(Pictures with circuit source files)
[Start of Attachment]
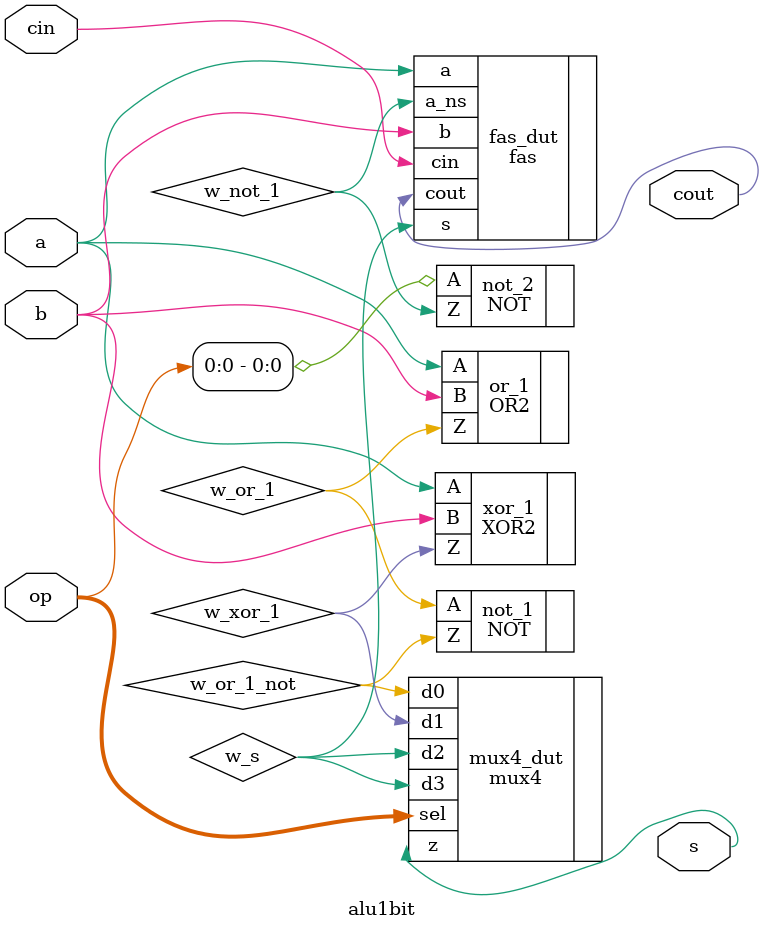
<source format=sv>
module alu1bit (
    input logic a,           // Input bit a
    input logic b,           // Input bit b
    input logic cin,         // Carry in
    input logic [1:0] op,    // Operation
    output logic s,          // Output S
    output logic cout        // Carry out
);

	// parameter B = 0;
	// parameter C = 0;
	// parameter D = 0;
	// parameter E = 0;
	// parameter F = 0;
	// parameter G = 0;

	parameter B = 10;
	parameter C = 10;
	parameter D = 5;
	parameter E = 5;
	parameter F = 8;
	parameter G = 8;

	logic w_or_1;
	logic w_or_1_not;
	logic w_xor_1;
	logic w_not_1;
	logic w_s;

	OR2 #(.Tpdlh(D), .Tpdhl(E)) or_1(.Z(w_or_1), .A(a), .B(b));
	NOT #(.Tpdlh(B), .Tpdhl(C)) not_1(.Z(w_or_1_not), .A(w_or_1));

    XOR2 #(.Tpdlh(F), .Tpdhl(G)) xor_1(.Z(w_xor_1), .A(a), .B(b));

	NOT #(.Tpdlh(B), .Tpdhl(C)) not_2(.Z(w_not_1), .A(op[0]));
    fas fas_dut(.a(a), .b(b), .cin(cin), .a_ns(w_not_1), .s(w_s), .cout(cout));

    mux4 mux4_dut(.d0(w_or_1_not), .d1(w_xor_1), .d2(w_s), .d3(w_s), .sel(op), .z(s));

endmodule

</source>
[End of Attachment]
Task objective ->
Scan the records above and report how many lines include the word "logic", without any other text.

Output ->
11